Zadania>
[1] Sprawdź, czy zdania (a), (b) i (c) zgadzają się z tekstem o Paszczaku. Przy każdym napisz tak lub nie i przytocz słowa tekstu, które o tym decydują.
(a) „W Dolinie Muminków” przeczytano niedawno.
(b) Zima co roku zaskakuje kierowców.
(c) Paszczak miał w sobie dużo polotu.
[2] Wypisz wszystkie niedogody lata, które wymienia tekst o Paszczaku.

Kojarzycie Paszczaka? Na pewno kojarzycie! Sporo można by o nim powiedzieć, ale na pewno nie to, że miał w sobie choć odrobinę polotu. I choć „W Dolinie Muminków” czytałam już wiele, wiele lat temu (no, może bez przesady, w końcu nie ma co się obnosić z tym, że już dawno skończyło się tych 18 lat), to do dziś utkwiła mi w pamięci jedna z jego najsłynniejszych wypowiedzi: Nigdy nie ma porządku na świecie. Wczoraj było za gorąco, a dziś jest za mokro. Najlepiej będzie wrócić i znowu położyć się spać.
I jak tak patrzę na to, jak reagujemy co roku na lato i zimę, to myślę sobie, że każdy z nas jest po trochę Paszczakiem. Zima – wiadomo: zima musi co roku zaskoczyć kierowców, musi zaskoczyć też zmarzniętych ludzi na przystanku i człowiek oddałby wszystko, żeby wreszcie przyszło to lato. A jak już przyjdzie lato, to znowu niedogoda, bo przecież za gorąco, za upalnie, na plażach parawany, a do bikini wypadałoby wciągnąć trochę brzuch.

Materiał>
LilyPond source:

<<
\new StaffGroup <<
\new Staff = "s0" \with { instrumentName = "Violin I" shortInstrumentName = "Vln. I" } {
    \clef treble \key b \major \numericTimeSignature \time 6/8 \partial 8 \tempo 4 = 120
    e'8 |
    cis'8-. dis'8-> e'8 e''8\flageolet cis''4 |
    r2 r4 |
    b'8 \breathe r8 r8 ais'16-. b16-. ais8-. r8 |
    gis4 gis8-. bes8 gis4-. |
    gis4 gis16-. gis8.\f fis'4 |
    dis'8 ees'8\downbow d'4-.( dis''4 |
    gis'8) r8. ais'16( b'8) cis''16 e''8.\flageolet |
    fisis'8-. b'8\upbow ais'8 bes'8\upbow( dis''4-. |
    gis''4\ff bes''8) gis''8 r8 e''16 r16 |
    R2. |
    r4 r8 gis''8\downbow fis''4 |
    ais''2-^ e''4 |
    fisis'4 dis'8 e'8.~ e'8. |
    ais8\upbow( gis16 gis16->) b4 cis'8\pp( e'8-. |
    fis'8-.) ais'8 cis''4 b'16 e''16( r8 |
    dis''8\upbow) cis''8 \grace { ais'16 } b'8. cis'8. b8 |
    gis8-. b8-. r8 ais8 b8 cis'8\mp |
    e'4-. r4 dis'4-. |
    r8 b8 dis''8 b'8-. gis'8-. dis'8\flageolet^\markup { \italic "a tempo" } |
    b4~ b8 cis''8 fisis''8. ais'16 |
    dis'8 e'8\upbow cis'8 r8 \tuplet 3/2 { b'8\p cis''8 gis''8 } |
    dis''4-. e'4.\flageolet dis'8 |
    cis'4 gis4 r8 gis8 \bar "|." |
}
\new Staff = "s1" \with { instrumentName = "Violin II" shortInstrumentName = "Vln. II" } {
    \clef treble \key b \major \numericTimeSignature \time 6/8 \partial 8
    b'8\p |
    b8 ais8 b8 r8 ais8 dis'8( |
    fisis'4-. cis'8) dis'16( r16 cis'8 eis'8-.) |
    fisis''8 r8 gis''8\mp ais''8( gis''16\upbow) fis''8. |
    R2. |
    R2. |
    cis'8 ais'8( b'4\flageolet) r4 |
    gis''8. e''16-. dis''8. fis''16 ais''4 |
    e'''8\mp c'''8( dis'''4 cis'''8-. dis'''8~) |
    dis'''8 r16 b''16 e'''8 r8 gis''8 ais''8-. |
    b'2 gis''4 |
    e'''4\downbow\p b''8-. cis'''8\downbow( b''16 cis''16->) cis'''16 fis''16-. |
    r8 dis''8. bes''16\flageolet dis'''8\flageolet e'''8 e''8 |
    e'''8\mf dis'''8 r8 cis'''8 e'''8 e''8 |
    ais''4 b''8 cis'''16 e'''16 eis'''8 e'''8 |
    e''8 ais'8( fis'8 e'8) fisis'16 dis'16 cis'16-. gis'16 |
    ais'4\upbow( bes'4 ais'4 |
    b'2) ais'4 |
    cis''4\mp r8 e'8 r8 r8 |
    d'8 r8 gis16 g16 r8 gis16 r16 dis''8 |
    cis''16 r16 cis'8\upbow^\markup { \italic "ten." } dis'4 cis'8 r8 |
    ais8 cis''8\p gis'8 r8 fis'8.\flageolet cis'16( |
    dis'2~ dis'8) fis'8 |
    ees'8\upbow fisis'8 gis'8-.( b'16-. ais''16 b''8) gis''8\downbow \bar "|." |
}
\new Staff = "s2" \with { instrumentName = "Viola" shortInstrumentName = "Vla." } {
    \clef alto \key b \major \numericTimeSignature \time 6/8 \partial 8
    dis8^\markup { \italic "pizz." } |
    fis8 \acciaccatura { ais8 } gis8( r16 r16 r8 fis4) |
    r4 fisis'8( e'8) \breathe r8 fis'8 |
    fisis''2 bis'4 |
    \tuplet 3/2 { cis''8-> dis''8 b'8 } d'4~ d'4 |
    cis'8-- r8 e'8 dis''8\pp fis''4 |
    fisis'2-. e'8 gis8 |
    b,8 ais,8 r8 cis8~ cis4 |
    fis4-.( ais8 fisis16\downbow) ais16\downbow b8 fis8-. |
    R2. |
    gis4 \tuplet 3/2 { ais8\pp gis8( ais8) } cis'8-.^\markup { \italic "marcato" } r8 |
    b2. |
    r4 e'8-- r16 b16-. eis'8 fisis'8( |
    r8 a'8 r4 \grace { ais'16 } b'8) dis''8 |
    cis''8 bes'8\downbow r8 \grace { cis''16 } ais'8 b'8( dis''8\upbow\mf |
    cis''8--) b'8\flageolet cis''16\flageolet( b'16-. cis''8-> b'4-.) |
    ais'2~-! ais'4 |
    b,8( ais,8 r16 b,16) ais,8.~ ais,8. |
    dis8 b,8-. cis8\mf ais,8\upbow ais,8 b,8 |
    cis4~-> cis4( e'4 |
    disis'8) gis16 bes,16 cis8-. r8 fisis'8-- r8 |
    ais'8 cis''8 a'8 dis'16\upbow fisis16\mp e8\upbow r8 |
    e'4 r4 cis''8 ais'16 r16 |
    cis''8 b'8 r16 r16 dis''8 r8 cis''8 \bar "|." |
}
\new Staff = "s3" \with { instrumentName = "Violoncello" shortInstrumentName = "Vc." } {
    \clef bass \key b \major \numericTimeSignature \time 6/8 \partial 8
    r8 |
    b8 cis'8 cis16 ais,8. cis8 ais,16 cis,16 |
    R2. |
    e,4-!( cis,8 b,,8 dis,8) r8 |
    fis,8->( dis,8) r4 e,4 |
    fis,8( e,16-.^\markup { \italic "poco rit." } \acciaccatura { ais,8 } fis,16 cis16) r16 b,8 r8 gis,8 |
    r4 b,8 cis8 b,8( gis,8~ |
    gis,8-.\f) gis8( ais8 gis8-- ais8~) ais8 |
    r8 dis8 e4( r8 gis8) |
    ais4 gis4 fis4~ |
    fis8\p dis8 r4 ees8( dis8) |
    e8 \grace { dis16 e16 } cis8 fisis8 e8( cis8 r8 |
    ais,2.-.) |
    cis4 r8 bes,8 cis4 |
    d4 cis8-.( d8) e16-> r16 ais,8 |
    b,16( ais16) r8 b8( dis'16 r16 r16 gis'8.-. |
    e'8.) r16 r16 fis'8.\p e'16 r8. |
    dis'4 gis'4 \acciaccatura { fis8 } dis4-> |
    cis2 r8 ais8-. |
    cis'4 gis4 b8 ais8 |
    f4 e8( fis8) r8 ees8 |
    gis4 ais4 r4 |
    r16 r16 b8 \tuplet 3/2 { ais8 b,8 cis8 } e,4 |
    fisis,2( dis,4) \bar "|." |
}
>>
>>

Odpowiedzi>
[1]
(a) Nie: „czytałam już wiele, wiele lat temu”.
(b) Tak: „zima musi co roku zaskoczyć kierowców”.
(c) Nie: „na pewno nie to, że miał w sobie choć odrobinę polotu”.

[2]
1. „za gorąco”
2. „za upalnie”
3. „na plażach parawany”
4. „do bikini wypadałoby wciągnąć trochę brzuch”